L’ultima artista sovietica di Victoria Lomasko, pubblicato da Becco Giallo, è una lettura, al di là degli strilli d’agenzia, molto importante per comprendere quel gran mistero che è la Russia, che è diventata la Russia (o che forse è sempre stata) a partire da, circa, venti-venticinque anni. Lo sguardo, giustappunto, da artista di Lomasko è utilissimo a indagare le contraddizioni di questo Paese enorme, con particolare attenzione per quelle che una volta venivano definite come Repubbliche Sorelle, ovvero tutta quella serie di Stati, che vanno dalla Georgia, passano per l’Armenia e arrivano per il Kirghizistan e arrivano all’Uzbekistan che facevano parte dell’Impero Zarista prima e dell’Unione Sovietica poi.

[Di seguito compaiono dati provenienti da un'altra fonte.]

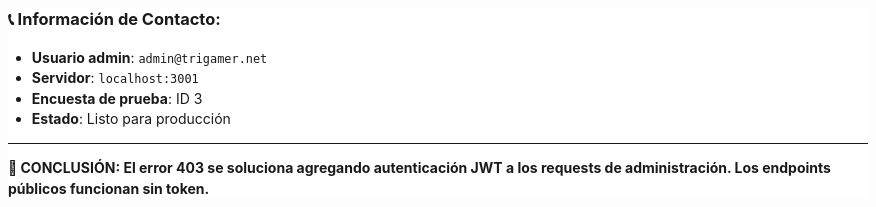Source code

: ### 📞 Información de Contacto:
- **Usuario admin**: `admin@trigamer.net`
- **Servidor**: `localhost:3001`
- **Encuesta de prueba**: ID 3
- **Estado**: Listo para producción

---

**🎯 CONCLUSIÓN: El error 403 se soluciona agregando autenticación JWT a los requests de administración. Los endpoints públicos funcionan sin token.**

La struttura di questo libro è molto semplice, visto che si tratta, sul serio, di un diario di viaggio di un’artista che si mette a peregrinare per vari Stati dell’Asia centrale, tutti Stati più o meno che gravitano, volenti o nolenti, attorno alla Russia. Lomasko, in quanto russa, osserverà, per utilizzare una terminologia consona all’apparato sovietico di una volta, le affinità e divergenze con la Russia di oggi, accorgendosi di molti punti di contatto tra i vari popolari ma anche affrontando e notando le forti differenze. Una costante, va detto, della ricerca dell’artista russa è quella volta a sottolineare, scoprire e raccontare la condizione della donna nei vari Paesi attraversati, con particolare attenzione per i collettivi di artiste e tutta la galassia LGBTQ+. In questo libro si parla di diritti, di diritti ora acquisiti ora calpestati e si sottolinea a più riprese come la logica del patriarcato, anzi società fortemente maschiliste, siano ancora la maggioranza da quelle parti.
Inframmezzate dai bellissimi e espressivi disegni di Lomaska, il libro si snoda attraverso capitoli agili, che si possono leggere come, appunto, tappe di un viaggio ideale, che trova la sua conclusione in Russia, la patria della stessa artista. Artista che, come molti, si è trovata costretta ad abbandonare recentemente il suo Paese natale per le costanti e soffocanti pressioni e vessazioni del Governo nei suoi confronti. Il mondo tratteggiato dall’artista è, come giustamente si sottolinea sul sito della casa editrice, “un mondo in equilibrio precario”, tra nuovo e vecchio, con spinte fortemente democratiche ed altre più conservatrici se non proprio totalitarie. Un mondo che viene molto “citato” negli ultimi tempi ma che, per tutta una serie di ragioni, è poche volte indagato con tale profondità. L’ultima artista sovietica è una lettura consigliatissima per conoscere meglio il mondo di oggi e di ieri. E utile per immaginarsi quello di domani.